How about most weeks at World number one?
That measurement would crown Djokovic, with a massive 373 weeks at the top of the ATP singles rankings, a huge gap of 63 ahead of next best Federer.
USA’s Pete Sampras (286), Ivan Lendl from the former Czechoslovakia (270) and Sampras’ compatriot Jimmy Connors on 268 make up the top five in this category.
Or is performing consistently at the highest level the ultimate gauge? Federer spent 237 consecutive weeks at World number one, consistently topping the table in an era of quite frankly ridiculous levels of tennis including other potential GOATs, Nadal and Djokovic. Connors has the next best figure at 160 between 1974 and 1977.
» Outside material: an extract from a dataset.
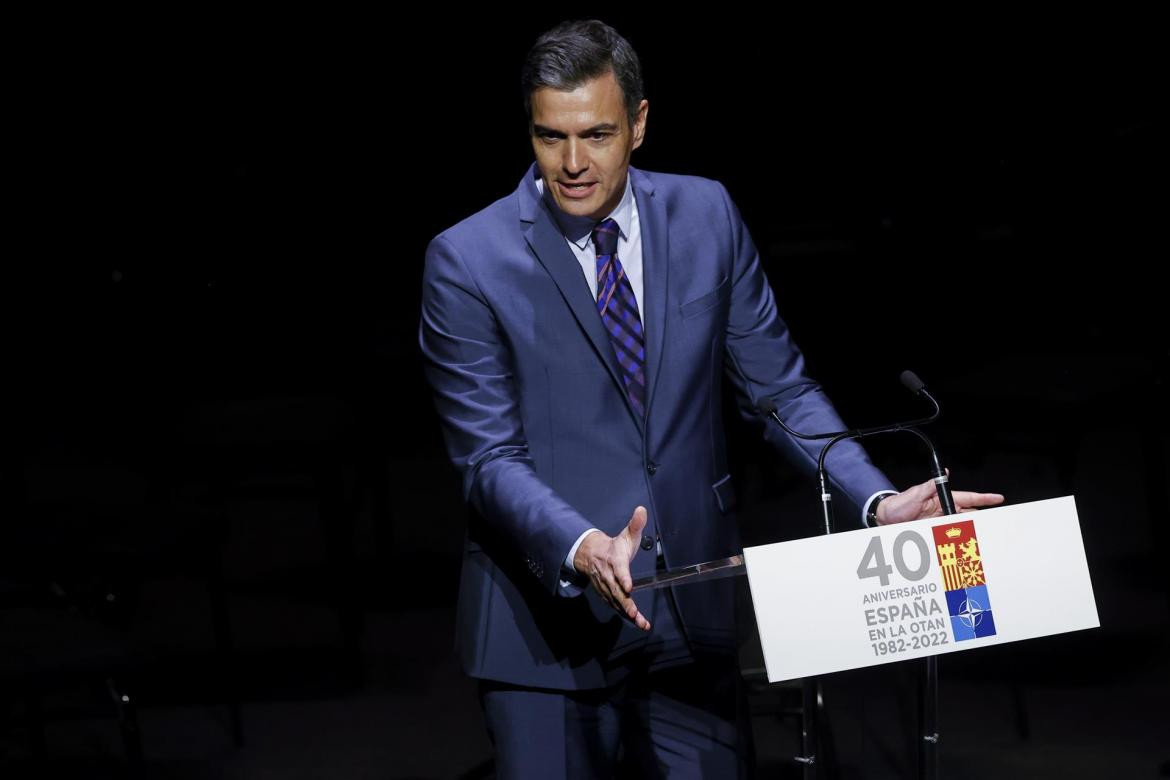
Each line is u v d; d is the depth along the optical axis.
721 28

Only one player has achieved the holy grail of tennis – the calendar year Grand Slam. Australian Rod Laver won all four majors in the Open era – the Australian Open, the French Open, Wimbledon and the US Open – in 1969, and it is a nod to this achievement that this weekend’s Laver Cup has been named.
Other achievements in this category include Djokovic being the only male player to achieve a non-calendar year Grand Slam – from 2015 Wimbledon to the 2016 French Open.
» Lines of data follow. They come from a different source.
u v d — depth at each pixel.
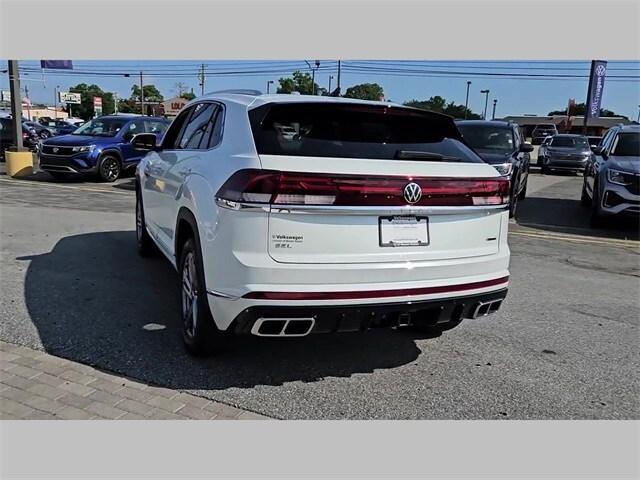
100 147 14.76
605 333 4.79
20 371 3.66
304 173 3.16
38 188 13.38
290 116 3.60
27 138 26.05
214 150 3.84
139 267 6.24
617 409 3.49
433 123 4.05
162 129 16.41
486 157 10.45
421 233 3.45
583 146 23.19
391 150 3.62
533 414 3.40
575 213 12.05
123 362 3.85
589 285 6.32
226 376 3.71
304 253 3.20
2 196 11.77
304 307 3.19
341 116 3.71
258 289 3.15
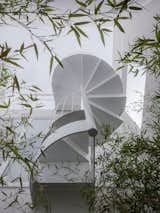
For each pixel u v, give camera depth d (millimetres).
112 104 4594
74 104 4863
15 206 2588
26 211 2455
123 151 1828
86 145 2936
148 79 3783
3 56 1065
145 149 1743
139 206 1645
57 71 4844
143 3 4090
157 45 1228
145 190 1657
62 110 4750
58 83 4949
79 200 2447
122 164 1857
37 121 5344
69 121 3113
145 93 3998
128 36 6219
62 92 4965
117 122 4492
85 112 3189
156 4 3701
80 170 2650
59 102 4945
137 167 1771
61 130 2639
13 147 1375
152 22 3943
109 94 4699
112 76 4754
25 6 1266
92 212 2057
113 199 1803
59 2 3889
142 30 4754
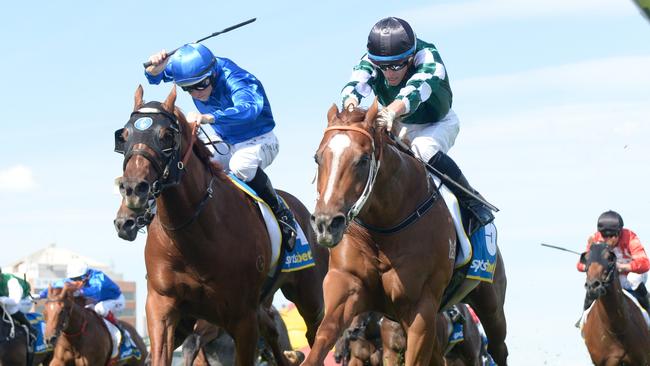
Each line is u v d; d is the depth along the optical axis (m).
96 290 20.95
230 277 9.98
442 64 10.20
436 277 9.21
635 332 16.78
Djokovic and Nadal have claimed two career Grand Slams each, while Laver, Federer and Andre Agassi (USA) have achieved one each.
Agassi and Nadal are also the only two players to have achieved a Career Golden Slam, which includes the four majors plus Olympic gold (tennis has only been part of the Summer Games since 1988).
Some earlier era players didn’t travel to the Australian Open due to the remoteness of the major until 1983 when Lendl, John McEnroe (USA) and Mats Wilander (Sweden) entered the tournament, moving the major into a different era and an additional Grand Slam players could add to their tally.
So, bearing this in mind, would percentage of Grand Slam matches won be a better indicator of GOAT-worthy-ness?
In this case, the great Swede, Bjorn Borg, a Wimbledon favourite and early retiree at 26 would lead the way, playing 141 matches and losing just 17, a win-loss percentage of 89.2%.
Nadal, meanwhile, lost just 42 out of 313 Grand Slam matches, to leave him on 88.2% with Djokovic (87.7%), Federer (86.0%) and Sampras (84.2%, 203-238) the next best three.
Maybe the best-of-all-time accolade goes to the one who appears most on these lists, or the one who has the best combination of successes? Or even the one voted by his contemporaries as the best ever?
Federer certainly has a number of 'GOAT' accolades from his peers and beyond following his retirement announcement with the likes of fellow recent retiree and 23-time Grand Slam winner Serena Williams describing the Swiss maestro as the GOAT.
What about the most rounded player? The one who has a relatively even spread of Grand Slam wins on the different surfaces?
Djokovic would arguably lead this category, claiming nine Australian Open titles, two French Open, seven Wimbledon and three US Open to Nadal's two, 14, two and four, respectively, and Federer's six, one, eight and five.
So would this put Djokovic on top of the pile?
Ultimately, the answer for any of us depends on the parameters we individually feel defines the best of all time.
So, who do you feel is the GOAT of men’s tennis?